● **WORK TASK**
Format the rows from the line with "OFERTA DE FÉRIAS (CEC - 450030 )" up to and including the line with "Mais opções de preço" as a JSON list of strings, with one string per line and any blank lines omitted.

● **ENTRIES PROVIDED**
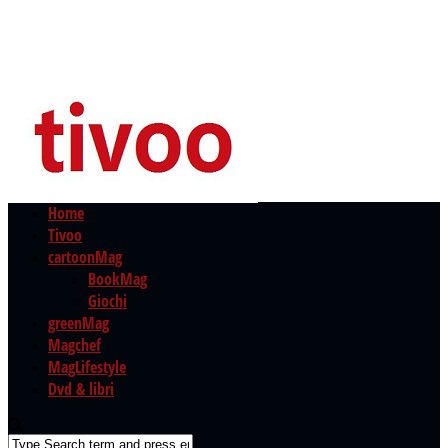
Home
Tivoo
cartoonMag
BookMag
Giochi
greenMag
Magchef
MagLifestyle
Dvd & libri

---

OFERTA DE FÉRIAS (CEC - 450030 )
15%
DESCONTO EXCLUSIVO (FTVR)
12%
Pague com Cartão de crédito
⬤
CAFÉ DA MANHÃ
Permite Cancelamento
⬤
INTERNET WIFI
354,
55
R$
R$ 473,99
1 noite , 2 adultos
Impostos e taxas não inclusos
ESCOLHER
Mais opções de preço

==

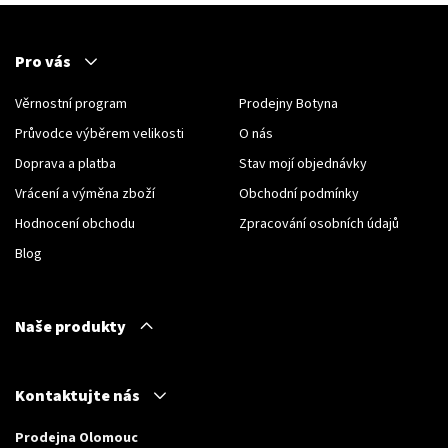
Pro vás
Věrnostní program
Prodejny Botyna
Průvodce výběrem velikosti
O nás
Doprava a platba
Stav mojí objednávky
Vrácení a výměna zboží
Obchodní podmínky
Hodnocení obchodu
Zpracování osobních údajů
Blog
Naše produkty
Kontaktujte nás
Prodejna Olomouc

● **SOLUTION TO THE EXERCISE**
[
  "OFERTA DE FÉRIAS (CEC - 450030 )",
  "15%",
  "DESCONTO EXCLUSIVO (FTVR)",
  "12%",
  "Pague com Cartão de crédito",
  "⬤",
  "CAFÉ DA MANHÃ",
  "Permite Cancelamento",
  "⬤",
  "INTERNET WIFI",
  "354,",
  "55",
  "R$",
  "R$ 473,99",
  "1 noite , 2 adultos",
  "Impostos e taxas não inclusos",
  "ESCOLHER",
  "Mais opções de preço"
]